Source document |
+++
Bracing for the HD web

Joshua Johnson has an excellent new post over on Design Shack called Ready or Not, Here Comes HD Web Design, discussing adapting your web design techniques for the imminent HD revolution, being led by the new iPad.

I’ve been adapting my designs for the Retina Display on the iPhone 4/4S for a while now, but it’s easy enough to build a responsive web design that just shrinks down large desktop website images to half their size for display on a tiny iPhone screen. Making an essentially desktop-sized display support high-resolution graphics is a whole other story, and even though I knew (or presumed, along with the rest of the world) that a Retina iPad was coming, I think some small part of me was still in denial about what it would mean for web design.

Well, that future is here. Sure, most of the world is not browsing the web on a Retina Display iPad. But if you think the HD revolution ends there, think again. It’s just getting started. I’m about to enter the implementation phase on a handful of big web projects over the next month. Accommodating the new iPad’s display is going to be one of my top tasks.

I’ve been thinking for the past month or so that I was going to need to address this, and I’ve made the decision that, moving forward, on any site that has responsive web design as a component (which will probably be all sites I do), full-size “Retina Display” graphics are essential.

I posted a comment on Joshua Johnson’s post, where I noted that “Retina” (or, to avoid using Apple’s marketing term, “HD web”) graphics don’t really need to be 326 pixels per inch (ppi), the iPhone 4/4S’s resolution, or even 264 ppi, the new iPad’s resolution.

The standard practice with web images has always been to render them at 72 ppi, but the fact is, browsers don’t care what resolution an image is set to. A pixel is a pixel, and web images get displayed at the screen’s native resolution (unless, of course, you resize the image dynamically in the browser using HTML dimension attributes or CSS). The Retina Display approach Apple uses is to simply double the resolution (quadrupling the number of pixels). Web images by default get “pixel-doubled” in this scenario, displaying at the same relative size as they would if the iPad still had a low-res display, but appearing pixilated or blurry as a result.

You don’t need to render your images at 264 ppi for display on the new iPad. In fact, you can leave the resolution at 72 ppi, because the browser still doesn’t care. (Well, maybe it does; I haven’t actually had an opportunity to test it, but I strongly suspect the answer is no.) You just need to make the pixel dimensions of the image twice what they were before. In fact, even if you do change the resolution, you still need to double the dimensions. That’s the key.
+++
Supplied entries |
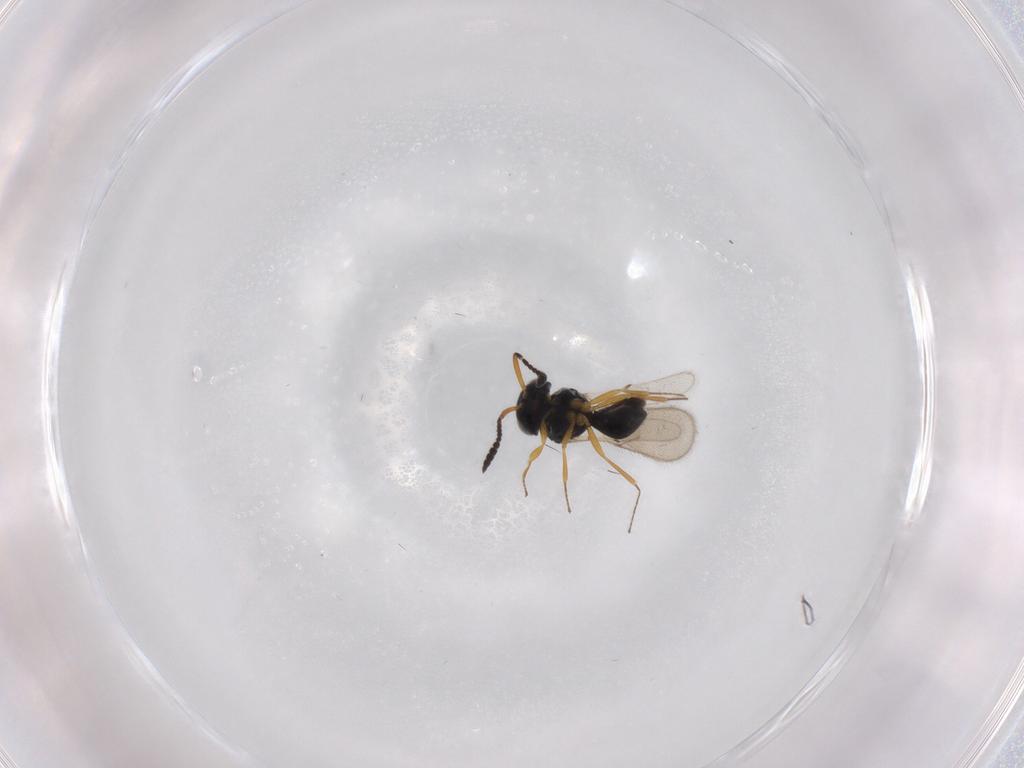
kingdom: Animalia
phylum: Arthropoda
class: Insecta
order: Hymenoptera
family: Scelionidae
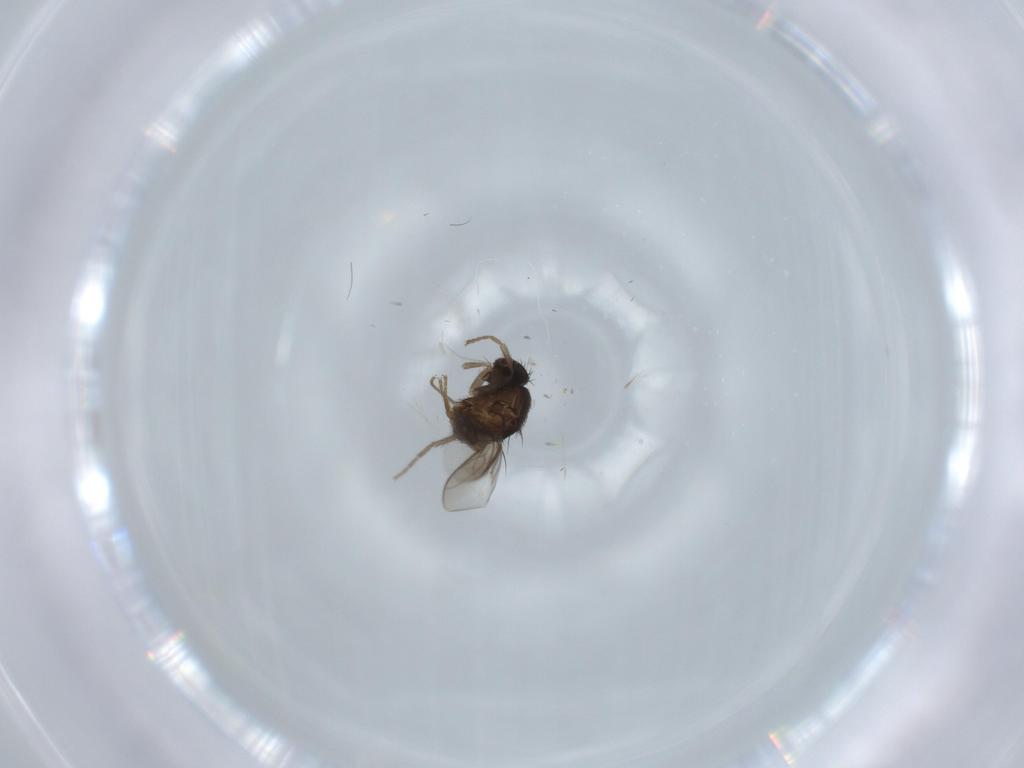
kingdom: Animalia
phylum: Arthropoda
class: Insecta
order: Diptera
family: Sphaeroceridae
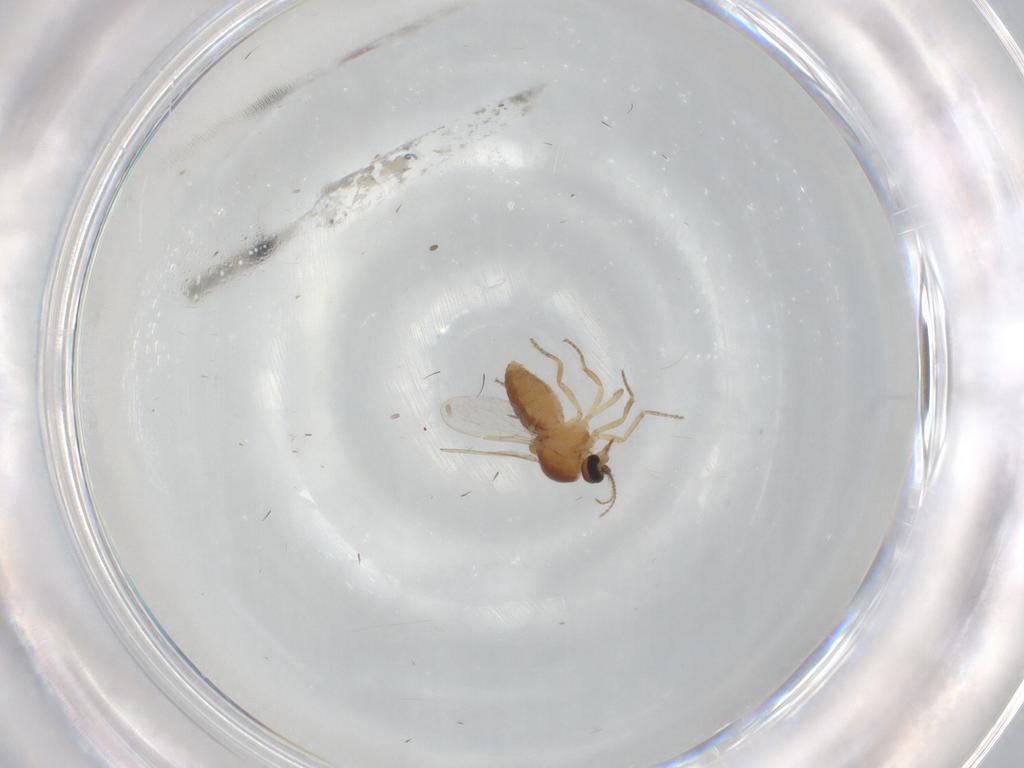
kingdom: Animalia
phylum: Arthropoda
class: Insecta
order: Diptera
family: Ceratopogonidae
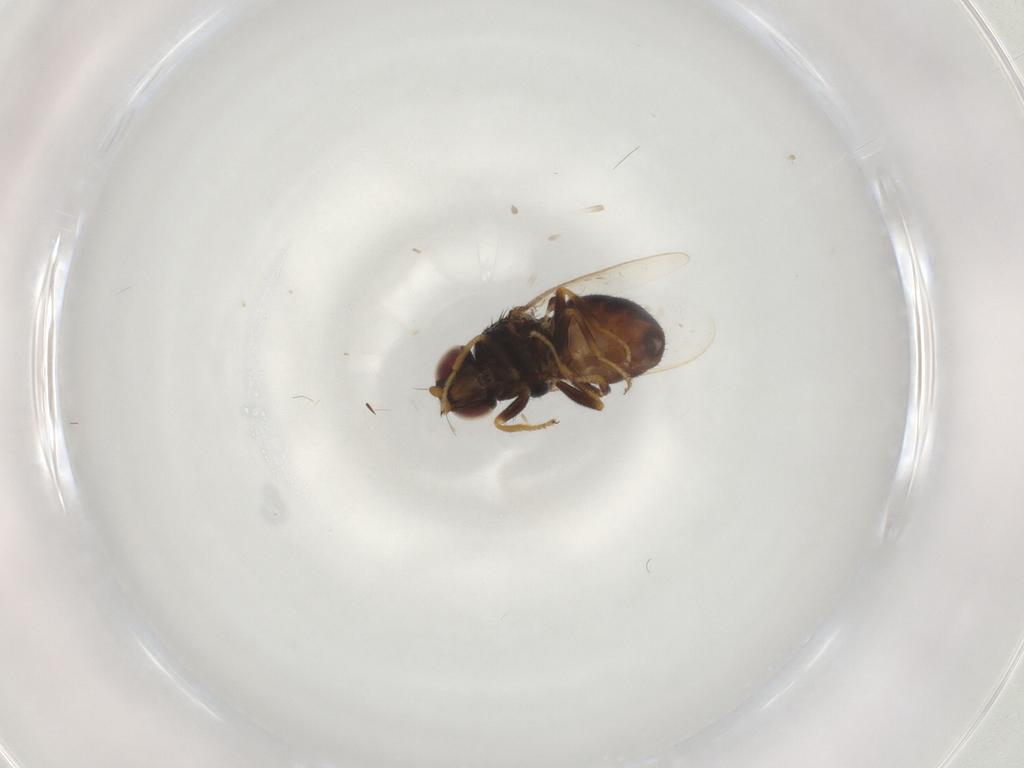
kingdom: Animalia
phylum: Arthropoda
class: Insecta
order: Diptera
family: Chloropidae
+++
Stated task 1 | Please write out the HD web post between "I posted a comment" and "new iPad’s resolution.", inclusive.
Stated task 2 | What resolution in pixels per inch does the HD web post give for the new iPad?
The material comes from a different source than the HD web post.

Written solution 1 |
I posted a comment on Joshua Johnson’s post, where I noted that “Retina” (or, to avoid using Apple’s marketing term, “HD web”) graphics don’t really need to be 326 pixels per inch (ppi), the iPhone 4/4S’s resolution, or even 264 ppi, the new iPad’s resolution.

Written solution 2 | 264 ppi